I worked as a Wall Street Journal staff writer for eight years ending in December 2004 and now critique the business media full time at the Columbia Journalism Review. I'll attest that business journalists as a rule are as smart, sophisticated, and plugged-in as they seem. And yet that army of professional business reporters—an estimated 9,000 or so nationwide in print alone—for all practical purposes missed the biggest story on the beat. Why?
In October, Howard Kurtz, the Washington Post media critic, rounded up the opinions of a few practitioners. Some bravely took the blame ("We all failed," ventured cnbc's Charlie Gasparino), but the majority chose to blame the audience: "If we had written stories in late 2000 saying this whole thing's going to collapse," said Fortune managing editor Andy Serwer, "people would have said, 'Ha ha, maybe,' and gone about their business." Ditto Marcus Brauchli, a top Wall Street Journal editor during the bubble before taking over last July as executive editor of the Washington Post: "I regret that when I was at the Journal, we didn't keep the focus on some of these questions, including the possible moral hazard posed by the structure of Fannie Mae and Freddie Mac. These are really difficult issues to convey to a popular audience."
There was a handful of heroes at the major publications who tried to get the word out. But the good, hard-hitting, arm's-length stories will have to be compared to what else was gushing out of the 30-inch business-news drainpipe—those Citigroup earnings stories, those edgy-yet-flattering profiles of Merrill Lynch's Stan O'Neal, Lehman Brothers' Dick Fuld, et al., the pieces noting how Countrywide Financial's Angelo Mozilo liked to dress well, etc., not to mention the Home Depot marketing stories, the personal finance columns, and all the cheerleading and Flip That House fluff that diverted resources from the real task at hand. What was really the business-press message? It was certainly not that mortgage lenders and Wall Street had linked up to flood the market with defective products.

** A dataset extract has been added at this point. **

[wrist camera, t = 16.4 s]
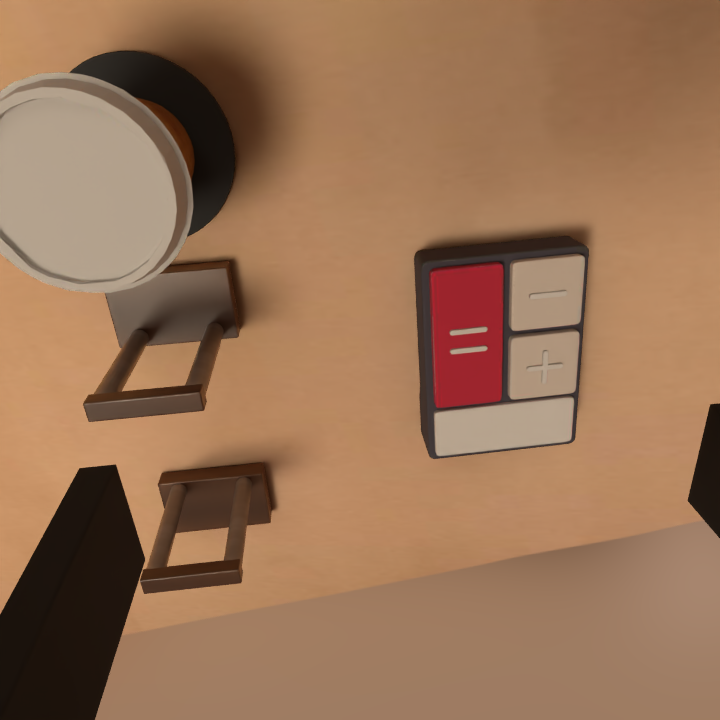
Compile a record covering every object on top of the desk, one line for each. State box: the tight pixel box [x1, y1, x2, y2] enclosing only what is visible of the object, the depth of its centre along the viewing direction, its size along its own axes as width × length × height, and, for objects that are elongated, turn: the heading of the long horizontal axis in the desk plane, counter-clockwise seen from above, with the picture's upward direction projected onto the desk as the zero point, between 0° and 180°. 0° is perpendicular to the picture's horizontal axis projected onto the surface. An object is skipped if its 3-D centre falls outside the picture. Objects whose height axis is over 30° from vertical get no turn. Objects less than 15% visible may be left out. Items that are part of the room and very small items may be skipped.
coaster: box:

it is true, though, that the circumstances conspired to make the press' job harder—much harder—than usual. Consider, first, the industry's own failing financial health. In 1998, the New York Times Company's newspaper segment generated profit margins of 24 percent—about the sector's average then—according to John Morton, a leading industry analyst. The comparable figure for the first half of 2008 is 8.5 percent. This so-called margin compression affects the newspaper industry generally, extends to the magazine business, and has led to a collapse in stock prices across the board. The Times Company traded for $50 a share as recently as 2002. Today, it's around $10 and still considered a "sell" by some analysts. Its market capitalization—stock price multiplied by the number of shares outstanding—is $1.5 billion, half of which is its stake in its new Eighth Avenue headquarters. The value the market places on its prospects is basically zero.

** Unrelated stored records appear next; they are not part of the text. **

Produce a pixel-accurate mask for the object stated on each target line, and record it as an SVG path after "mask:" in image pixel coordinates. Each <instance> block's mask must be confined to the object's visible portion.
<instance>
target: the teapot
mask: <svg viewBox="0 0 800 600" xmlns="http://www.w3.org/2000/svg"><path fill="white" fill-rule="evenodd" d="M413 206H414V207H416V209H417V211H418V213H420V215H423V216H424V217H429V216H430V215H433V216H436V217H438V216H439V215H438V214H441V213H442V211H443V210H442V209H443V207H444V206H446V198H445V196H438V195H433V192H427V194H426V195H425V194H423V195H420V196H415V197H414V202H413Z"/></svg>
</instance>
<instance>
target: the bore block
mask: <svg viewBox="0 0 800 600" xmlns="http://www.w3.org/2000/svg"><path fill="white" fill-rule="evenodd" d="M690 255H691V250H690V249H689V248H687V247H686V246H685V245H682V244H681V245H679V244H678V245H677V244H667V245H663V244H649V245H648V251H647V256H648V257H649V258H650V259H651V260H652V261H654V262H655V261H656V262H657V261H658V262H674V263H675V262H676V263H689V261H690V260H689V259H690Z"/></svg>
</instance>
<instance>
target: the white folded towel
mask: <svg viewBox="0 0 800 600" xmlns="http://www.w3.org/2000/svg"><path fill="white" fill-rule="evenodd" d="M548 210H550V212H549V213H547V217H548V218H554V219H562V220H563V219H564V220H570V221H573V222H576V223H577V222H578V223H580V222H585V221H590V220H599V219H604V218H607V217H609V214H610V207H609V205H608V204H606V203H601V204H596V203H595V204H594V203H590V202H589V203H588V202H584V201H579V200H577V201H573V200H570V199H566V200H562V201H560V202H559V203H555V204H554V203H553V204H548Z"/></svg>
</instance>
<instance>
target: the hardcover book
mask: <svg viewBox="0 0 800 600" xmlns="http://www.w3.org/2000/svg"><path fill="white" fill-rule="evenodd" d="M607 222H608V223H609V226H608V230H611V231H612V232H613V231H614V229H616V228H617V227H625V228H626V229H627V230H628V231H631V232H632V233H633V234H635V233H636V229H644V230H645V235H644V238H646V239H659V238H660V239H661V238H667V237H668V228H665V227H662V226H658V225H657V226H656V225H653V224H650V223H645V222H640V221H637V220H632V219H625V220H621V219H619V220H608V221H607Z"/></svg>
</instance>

The demise of the mainstream media, especially newspapers, has been forecast for decades, but the years following the tech wreck of 2000—the period of the housing bubble—opened a new, defining chapter. The most shocking plunge in values came, Morton says, around mid-2007, just about the time the credit crisis burst into full view. For instance, the market capitalization of the Journal Register Company, publisher of the New Haven Register and hundreds of smaller papers, has fallen more than 99 percent since the start of 2007—long before, it's worth remembering, the credit crisis made business flameouts commonplace. In newspapering, it was the business model itself that fell apart.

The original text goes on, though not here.